TikTok and a spokesperson for the Treasury Department declined to comment. Oracle did not immediately respond to a request for comment. ByteDance’s acceptance of the Treasury Department’s changes to its proposal was reported earlier by Bloomberg. The plan to take TikTok public was earlier reported by CNBC.

While rushing to secure a deal, TikTok is also hunting for a permanent chief executive to replace Kevin Mayer, who resigned in late August, citing the changing political pressures of the role. Vanessa Pappas, general manager of TikTok in North America, took over in the interim.

Among those whom TikTok has talked to about the job is Kevin Systrom, a founder and former chief executive of Instagram, people briefed on the matter said.
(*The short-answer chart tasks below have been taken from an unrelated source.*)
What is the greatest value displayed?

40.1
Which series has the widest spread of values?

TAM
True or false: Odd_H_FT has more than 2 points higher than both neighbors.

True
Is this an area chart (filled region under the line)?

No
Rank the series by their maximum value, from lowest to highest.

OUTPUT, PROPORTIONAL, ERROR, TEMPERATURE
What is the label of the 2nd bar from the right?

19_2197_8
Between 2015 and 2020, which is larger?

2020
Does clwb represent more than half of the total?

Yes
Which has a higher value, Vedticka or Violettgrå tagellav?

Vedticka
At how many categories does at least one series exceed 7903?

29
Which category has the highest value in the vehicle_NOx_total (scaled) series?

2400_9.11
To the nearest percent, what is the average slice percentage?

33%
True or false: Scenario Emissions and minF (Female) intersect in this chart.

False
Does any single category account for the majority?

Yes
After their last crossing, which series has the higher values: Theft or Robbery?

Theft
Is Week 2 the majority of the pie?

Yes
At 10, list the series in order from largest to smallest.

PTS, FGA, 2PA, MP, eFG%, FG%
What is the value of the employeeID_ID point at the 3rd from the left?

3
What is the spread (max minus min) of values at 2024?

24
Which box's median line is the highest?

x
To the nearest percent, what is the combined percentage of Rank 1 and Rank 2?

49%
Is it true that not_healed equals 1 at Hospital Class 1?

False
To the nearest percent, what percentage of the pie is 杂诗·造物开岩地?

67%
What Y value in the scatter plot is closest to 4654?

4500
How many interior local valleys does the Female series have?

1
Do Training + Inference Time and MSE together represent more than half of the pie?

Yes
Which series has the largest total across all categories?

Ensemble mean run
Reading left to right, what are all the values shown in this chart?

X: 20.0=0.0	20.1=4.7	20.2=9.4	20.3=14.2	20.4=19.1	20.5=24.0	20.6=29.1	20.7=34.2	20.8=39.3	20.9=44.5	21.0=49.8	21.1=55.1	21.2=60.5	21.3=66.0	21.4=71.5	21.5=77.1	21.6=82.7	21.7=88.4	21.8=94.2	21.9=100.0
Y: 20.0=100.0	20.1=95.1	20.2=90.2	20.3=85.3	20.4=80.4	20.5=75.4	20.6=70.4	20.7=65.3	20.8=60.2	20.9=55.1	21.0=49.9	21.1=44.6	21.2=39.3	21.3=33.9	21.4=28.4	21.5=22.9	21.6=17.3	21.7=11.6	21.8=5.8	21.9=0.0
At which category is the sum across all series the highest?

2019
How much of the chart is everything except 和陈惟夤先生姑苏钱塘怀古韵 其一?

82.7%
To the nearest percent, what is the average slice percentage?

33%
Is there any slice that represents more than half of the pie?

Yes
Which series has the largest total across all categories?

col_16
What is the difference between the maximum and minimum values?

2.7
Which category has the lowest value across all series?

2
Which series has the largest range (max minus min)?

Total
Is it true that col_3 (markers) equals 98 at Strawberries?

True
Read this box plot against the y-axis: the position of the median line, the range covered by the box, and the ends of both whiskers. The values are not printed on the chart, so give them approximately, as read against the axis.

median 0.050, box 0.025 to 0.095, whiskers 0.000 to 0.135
Talks are preliminary, and no final decisions have been made, they said.

The parties to a deal expect to name a U.S. chief executive of the new TikTok entity, one person familiar with the matter said.

Systrom left Instagram, which Facebook owns, in 2018. He did not respond to a request for comment Thursday.

The drama over TikTok is part of a battle between Washington and Beijing over who will control central aspects of the internet. U.S. officials said that because China has laws that require tech companies to provide the government with access to data, its internet companies pose a national security risk.

The Trump administration’s early efforts focused on the equipment that delivers internet connections around the world, by trying to keep products made by Huawei and ZTE out of U.S. networks and those used by U.S. allies. More recently, it has begun to scrutinize consumer technology companies. The administration forced a Chinese company to sell Grindr, a gay dating app, this year, for example.

In a series of executive orders last month, Trump made it clear that ByteDance must sell TikTok or face an outright ban of the app. Another executive order threatened to ban WeChat, a messaging platform owned by Chinese internet giant Tencent.

Beijing responded with new export restrictions that appeared to ban the sale of TikTok’s valuable video recommendation algorithm, a move that cast a shadow over the talks in the United States.